Today, the Fifth Circuit Court of Appeals agreed in part with a lower federal court’s ruling that the individual mandate of the Affordable Care Act (ACA) is unconstitutional. However, the Fifth Circuit differed from the lower court and did not strike down the law in its entirety. Instead, the Court sent the case back to the lower court for further analysis.
In response to today’s ruling, Erin Hemlin, Health Policy and Advocacy Director for Young Invincibles, issued the following statement:
“The Fifth Circuit’s decision to rule the individual mandate unconstitutional is another blow to the Affordable Care Act — the single most important piece of legislation impacting the health of young adults in a generation. More than 8 million young adults have gained coverage thanks to the ACA, and millions more are taking advantage of the consumer protections that have strengthened access and affordability throughout the health system.

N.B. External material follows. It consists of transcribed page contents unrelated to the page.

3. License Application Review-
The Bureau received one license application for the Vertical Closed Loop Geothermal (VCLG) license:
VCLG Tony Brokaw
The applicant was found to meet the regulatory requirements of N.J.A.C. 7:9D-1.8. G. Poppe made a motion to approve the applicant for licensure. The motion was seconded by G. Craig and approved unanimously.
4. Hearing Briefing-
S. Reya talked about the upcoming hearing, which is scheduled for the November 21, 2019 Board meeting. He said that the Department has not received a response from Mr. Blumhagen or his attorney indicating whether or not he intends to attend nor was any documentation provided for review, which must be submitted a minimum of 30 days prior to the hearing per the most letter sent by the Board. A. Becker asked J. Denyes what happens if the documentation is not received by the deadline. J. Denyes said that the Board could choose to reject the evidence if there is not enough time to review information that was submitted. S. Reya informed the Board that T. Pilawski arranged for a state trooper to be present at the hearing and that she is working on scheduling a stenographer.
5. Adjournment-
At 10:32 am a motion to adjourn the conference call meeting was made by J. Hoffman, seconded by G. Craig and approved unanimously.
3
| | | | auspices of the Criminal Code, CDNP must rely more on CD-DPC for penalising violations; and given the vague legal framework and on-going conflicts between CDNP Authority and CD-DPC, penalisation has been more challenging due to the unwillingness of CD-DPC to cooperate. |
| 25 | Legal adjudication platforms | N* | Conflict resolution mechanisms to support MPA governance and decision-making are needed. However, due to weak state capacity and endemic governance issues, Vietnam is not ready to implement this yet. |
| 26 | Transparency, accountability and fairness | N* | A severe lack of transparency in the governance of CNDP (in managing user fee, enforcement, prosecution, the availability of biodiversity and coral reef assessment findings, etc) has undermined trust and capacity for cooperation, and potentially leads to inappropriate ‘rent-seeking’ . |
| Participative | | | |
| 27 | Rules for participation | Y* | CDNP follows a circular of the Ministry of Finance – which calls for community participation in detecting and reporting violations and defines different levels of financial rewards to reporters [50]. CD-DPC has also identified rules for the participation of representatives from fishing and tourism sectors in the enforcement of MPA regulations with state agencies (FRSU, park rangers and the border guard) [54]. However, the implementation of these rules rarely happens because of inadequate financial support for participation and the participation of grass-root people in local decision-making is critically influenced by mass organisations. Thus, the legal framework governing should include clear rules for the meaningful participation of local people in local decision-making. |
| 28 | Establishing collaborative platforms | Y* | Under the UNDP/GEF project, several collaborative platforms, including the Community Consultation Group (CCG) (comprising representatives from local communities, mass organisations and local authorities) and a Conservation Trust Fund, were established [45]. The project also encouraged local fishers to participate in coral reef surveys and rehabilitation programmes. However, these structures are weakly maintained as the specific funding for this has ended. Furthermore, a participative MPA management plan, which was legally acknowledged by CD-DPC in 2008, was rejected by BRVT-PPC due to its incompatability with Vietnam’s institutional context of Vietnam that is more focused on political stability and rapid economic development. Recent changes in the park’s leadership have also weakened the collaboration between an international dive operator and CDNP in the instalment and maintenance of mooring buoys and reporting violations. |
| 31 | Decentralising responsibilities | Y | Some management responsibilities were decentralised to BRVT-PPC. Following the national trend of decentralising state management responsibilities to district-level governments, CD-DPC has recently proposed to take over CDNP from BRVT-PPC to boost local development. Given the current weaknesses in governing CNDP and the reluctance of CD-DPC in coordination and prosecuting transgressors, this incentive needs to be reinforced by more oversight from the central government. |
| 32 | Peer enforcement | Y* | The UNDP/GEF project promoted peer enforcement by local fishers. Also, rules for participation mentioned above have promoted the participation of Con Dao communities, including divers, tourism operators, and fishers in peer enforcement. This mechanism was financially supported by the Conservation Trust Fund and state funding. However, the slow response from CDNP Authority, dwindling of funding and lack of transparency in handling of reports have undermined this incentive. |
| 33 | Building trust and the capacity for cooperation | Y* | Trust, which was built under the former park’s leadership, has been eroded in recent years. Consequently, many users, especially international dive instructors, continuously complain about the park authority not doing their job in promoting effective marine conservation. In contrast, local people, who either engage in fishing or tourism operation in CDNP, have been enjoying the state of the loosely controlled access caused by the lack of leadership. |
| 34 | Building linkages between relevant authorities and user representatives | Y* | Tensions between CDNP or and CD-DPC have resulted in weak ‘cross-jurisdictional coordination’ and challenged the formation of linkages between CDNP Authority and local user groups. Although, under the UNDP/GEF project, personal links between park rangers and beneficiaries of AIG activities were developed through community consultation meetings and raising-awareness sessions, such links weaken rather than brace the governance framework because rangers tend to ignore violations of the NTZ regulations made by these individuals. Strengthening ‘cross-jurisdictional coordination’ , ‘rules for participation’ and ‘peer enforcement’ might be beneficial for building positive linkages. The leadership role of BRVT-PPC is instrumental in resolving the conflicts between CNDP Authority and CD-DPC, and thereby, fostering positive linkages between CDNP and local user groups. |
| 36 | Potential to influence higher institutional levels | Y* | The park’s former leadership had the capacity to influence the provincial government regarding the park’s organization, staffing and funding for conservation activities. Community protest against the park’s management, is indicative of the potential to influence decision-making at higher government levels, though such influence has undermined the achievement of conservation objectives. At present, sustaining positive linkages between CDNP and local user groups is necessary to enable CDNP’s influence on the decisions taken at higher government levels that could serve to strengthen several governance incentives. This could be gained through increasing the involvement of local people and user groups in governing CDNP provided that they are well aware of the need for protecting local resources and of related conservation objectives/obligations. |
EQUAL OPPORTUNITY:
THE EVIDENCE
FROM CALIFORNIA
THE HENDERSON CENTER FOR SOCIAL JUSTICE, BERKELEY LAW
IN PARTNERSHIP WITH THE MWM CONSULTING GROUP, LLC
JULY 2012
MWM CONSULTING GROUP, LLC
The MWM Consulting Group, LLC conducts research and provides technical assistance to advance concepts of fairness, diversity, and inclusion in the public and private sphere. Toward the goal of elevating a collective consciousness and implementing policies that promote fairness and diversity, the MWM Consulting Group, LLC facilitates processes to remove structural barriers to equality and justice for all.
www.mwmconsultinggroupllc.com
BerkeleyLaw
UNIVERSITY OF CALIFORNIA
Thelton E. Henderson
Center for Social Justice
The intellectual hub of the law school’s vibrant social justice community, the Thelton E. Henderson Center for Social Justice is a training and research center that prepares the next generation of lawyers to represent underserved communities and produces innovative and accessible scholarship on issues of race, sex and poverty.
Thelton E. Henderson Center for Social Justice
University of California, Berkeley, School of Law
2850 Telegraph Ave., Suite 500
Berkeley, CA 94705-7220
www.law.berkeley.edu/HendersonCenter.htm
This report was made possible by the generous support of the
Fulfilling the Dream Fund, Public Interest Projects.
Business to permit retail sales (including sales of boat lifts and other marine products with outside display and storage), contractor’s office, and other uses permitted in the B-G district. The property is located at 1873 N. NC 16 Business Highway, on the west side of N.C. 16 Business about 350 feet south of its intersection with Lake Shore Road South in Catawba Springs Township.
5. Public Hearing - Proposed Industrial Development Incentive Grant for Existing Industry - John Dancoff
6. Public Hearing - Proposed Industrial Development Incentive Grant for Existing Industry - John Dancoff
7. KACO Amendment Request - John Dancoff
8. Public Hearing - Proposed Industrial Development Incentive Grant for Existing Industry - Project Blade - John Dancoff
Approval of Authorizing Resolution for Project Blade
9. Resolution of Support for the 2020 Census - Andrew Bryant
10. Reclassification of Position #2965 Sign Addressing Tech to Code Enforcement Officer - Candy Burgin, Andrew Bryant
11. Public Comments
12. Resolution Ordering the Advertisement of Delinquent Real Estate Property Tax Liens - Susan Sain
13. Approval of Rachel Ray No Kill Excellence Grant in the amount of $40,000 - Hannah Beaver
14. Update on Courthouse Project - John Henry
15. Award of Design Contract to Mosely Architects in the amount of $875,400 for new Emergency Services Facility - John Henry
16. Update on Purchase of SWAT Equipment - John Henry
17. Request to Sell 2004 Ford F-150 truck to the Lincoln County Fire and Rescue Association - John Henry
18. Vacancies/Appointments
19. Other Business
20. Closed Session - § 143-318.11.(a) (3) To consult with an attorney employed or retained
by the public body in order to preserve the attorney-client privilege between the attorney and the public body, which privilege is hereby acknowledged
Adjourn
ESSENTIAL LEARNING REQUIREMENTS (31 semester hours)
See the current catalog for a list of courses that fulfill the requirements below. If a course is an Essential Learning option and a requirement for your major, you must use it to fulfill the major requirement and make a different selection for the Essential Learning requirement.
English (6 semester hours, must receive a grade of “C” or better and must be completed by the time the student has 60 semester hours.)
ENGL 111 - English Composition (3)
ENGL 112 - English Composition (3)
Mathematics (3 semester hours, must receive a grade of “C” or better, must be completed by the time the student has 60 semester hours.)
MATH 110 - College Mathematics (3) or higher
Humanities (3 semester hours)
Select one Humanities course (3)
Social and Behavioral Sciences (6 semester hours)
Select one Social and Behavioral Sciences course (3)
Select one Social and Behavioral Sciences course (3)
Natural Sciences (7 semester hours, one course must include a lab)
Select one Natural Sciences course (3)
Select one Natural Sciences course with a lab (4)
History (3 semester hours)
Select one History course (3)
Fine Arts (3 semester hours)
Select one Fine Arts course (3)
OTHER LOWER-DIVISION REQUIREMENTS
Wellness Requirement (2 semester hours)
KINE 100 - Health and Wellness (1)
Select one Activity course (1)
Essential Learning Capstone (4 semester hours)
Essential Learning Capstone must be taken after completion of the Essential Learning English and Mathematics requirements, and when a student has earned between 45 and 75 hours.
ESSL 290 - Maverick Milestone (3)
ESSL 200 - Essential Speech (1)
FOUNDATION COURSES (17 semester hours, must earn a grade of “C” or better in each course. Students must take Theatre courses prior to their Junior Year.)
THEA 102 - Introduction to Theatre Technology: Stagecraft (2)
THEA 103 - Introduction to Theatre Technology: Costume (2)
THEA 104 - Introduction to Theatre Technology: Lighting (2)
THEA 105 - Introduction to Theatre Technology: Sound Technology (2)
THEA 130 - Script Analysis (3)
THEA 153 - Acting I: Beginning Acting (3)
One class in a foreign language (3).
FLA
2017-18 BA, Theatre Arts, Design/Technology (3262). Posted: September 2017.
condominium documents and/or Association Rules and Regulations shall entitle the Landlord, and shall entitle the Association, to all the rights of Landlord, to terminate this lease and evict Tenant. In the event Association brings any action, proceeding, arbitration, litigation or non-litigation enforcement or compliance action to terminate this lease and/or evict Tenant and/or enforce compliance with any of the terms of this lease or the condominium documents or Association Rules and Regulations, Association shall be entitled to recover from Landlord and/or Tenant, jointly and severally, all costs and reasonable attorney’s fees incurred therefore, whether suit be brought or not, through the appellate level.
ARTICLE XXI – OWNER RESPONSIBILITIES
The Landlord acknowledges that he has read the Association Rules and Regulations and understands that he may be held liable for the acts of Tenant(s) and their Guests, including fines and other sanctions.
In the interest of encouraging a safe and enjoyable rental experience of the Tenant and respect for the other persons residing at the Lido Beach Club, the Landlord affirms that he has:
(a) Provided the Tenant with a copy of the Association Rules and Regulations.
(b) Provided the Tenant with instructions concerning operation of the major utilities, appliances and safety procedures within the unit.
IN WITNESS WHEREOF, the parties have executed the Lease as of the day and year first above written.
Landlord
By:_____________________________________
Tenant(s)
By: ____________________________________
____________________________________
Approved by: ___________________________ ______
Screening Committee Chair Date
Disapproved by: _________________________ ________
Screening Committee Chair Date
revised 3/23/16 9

The ACA protects the more than 30 million young Americans with pre-existing conditions, provides real access and affordability for millions through expanded Medicaid and subsidized marketplace coverage, alleviates medical debt for young people by eliminating annual and lifetime limits, and increases access to services young people need the most, like mental health and maternity care. Our heart breaks for the millions of people who rely on the ACA for life-saving care and now must endure more uncertainty.
We know the Trump Administration and their allies in Congress have no plan if the ACA is struck down. In fact, they’ve never had a plan — and there is no indication that will change. While this case is expected to eventually reach the Supreme Court, the continued threat of fully striking down the law will inflict real harm on millions of young people who need access to health coverage.”
Though the individual mandate has been ruled unconstitutional, the 5th Circuit has returned the case to the lower court to determine if the rest of the law can stand without the mandate. The Court also clarified that the intervenor-defendants have standing in the case, allowing state Attorneys General to continue defending the law in court.